A divorce can be a very hard time for people. Divorce is normally a lengthy process but discussion on ‘who gets what’ or division of assets in divorce, normally arises quite quickly. We are sympathetic to this situation and would like to help by giving you as much information as possible in order to help you understand the process better.

Divorce house rights can be complicated. This can be very frustrating for those who are divorcing, and unfortunately there is no simple and clear-cut answer; there is no such thing as a ‘standard split’ of assets such as the family home. There is no ‘one-size-fits-all’ formula and it’s not always based on the legal ownership of the home nor the mortgage payments.

1. Joint Tenants

Most properties are purchased as ‘joint tenants’, this means each co-owner owns the whole of the property and neither owner has a specific or identifiable share. If you sell the property, you are each entitled to half the sale proceeds regardless of how much you each contributed to the purchase price or to the mortgage repayments. Neither co-owner has a separate share in the property that can be sold.
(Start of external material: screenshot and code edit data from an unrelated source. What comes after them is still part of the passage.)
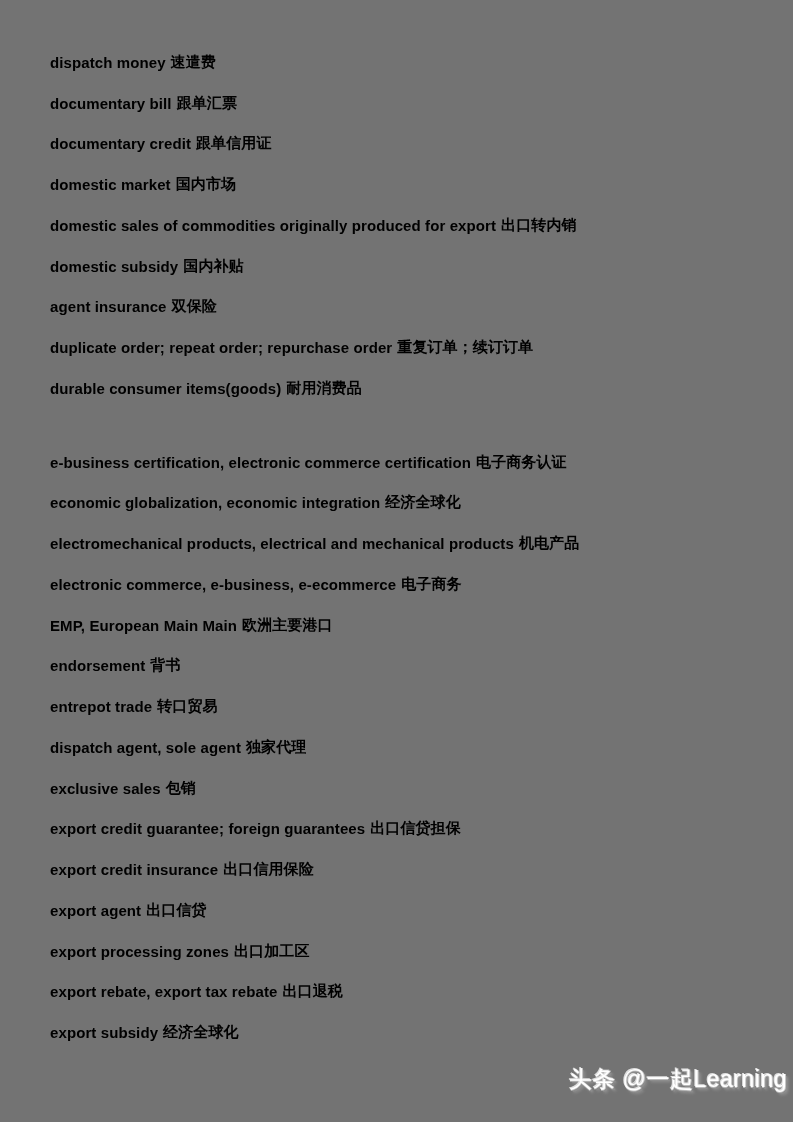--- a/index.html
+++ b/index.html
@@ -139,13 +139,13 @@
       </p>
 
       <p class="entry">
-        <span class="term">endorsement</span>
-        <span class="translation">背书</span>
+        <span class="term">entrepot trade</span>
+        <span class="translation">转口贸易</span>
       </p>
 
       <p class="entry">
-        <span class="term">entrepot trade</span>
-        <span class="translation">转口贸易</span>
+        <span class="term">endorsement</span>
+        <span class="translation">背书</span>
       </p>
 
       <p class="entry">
Being ‘Joint Tenants’ also means that the Norwich property automatically goes to the other owners if you die and that you cannot pass on your ownership of the property in your will.

2.Tenants in Common

However, some properties are purchased as ‘Tenants in common’ which means that whatever the certain percentage of the property you own is, if you pass away, you can have your share go to a child for instance, and not automatically go to the other ‘Joint tenant’.

Ideally, you and your former spouse will decide together to register as tenants in common as a mutually agreed part of your divorce. However, there is no legal requirement for one joint owner to obtain the consent of the other prior to registering a tenancy in common. You should speak to your family lawyer for advice if you receive a notice of severance in the post without consultation.

Selling our Property

Remember, the value of the Norwich property can be estimated but until you receive an offer, you won’t know it’s value. You can have a few valuations by local estate agents, they will base their prices off of recently sold properties in the area, homes that are similar sizes etc. This will give you an indication and if you were to bring the property to market, that’s the price you might advertise it at, depending on how quickly you want to sell but the market itself always decides the price. For instance, as you put your property on the market, two other properties in the neighbourhood might put theirs up, increasing supply and thus decreasing demand.

In the situation of divorce property settlement, there are time implications. Both parties want to move on with their lives and move forward with the process but arguments might arise based on offers for the property, are you happy to wait for the right price whilst in disagreement? At ZebraBuyer, we may be able to help with this part of the process please call us on 01603 851581.

During the divorce, both parties should make sure to still be making payments towards to jointly owned property as both parties are responsible. Not only this, but both parties want to ensure that you receive your fair share of equity once the property has been sold.

Divorce House Rights

It is common for one spouse to move out during separation and divorce, normally in order to reduce tension and conflict. However, this does not mean that the spouse moving out automatically forfeits rights to the ownership and occupation of the house.

Legally, both spouses have ‘home rights’ until financial remedies are imposed by the court as a permanent arrangement or if they come to a mutuallyagreed financial settlement. Home rights refers to your rights to the family home, these rights exist regardless if you legally own the property or are not named on the mortgage. This protects both spouses and means neither can be forced to leave the home, unless there is domestic violence or a court order.

Home rights are useful in the short-term before anything is finalised by the courts, after which, none of the home rights have an impact going forward after the court system.


The above content has been written as a helpful guide to the process of selling a property during a divorce but we strongly suggest that you consult with a solicitor to confirm everything and anything mentioned above.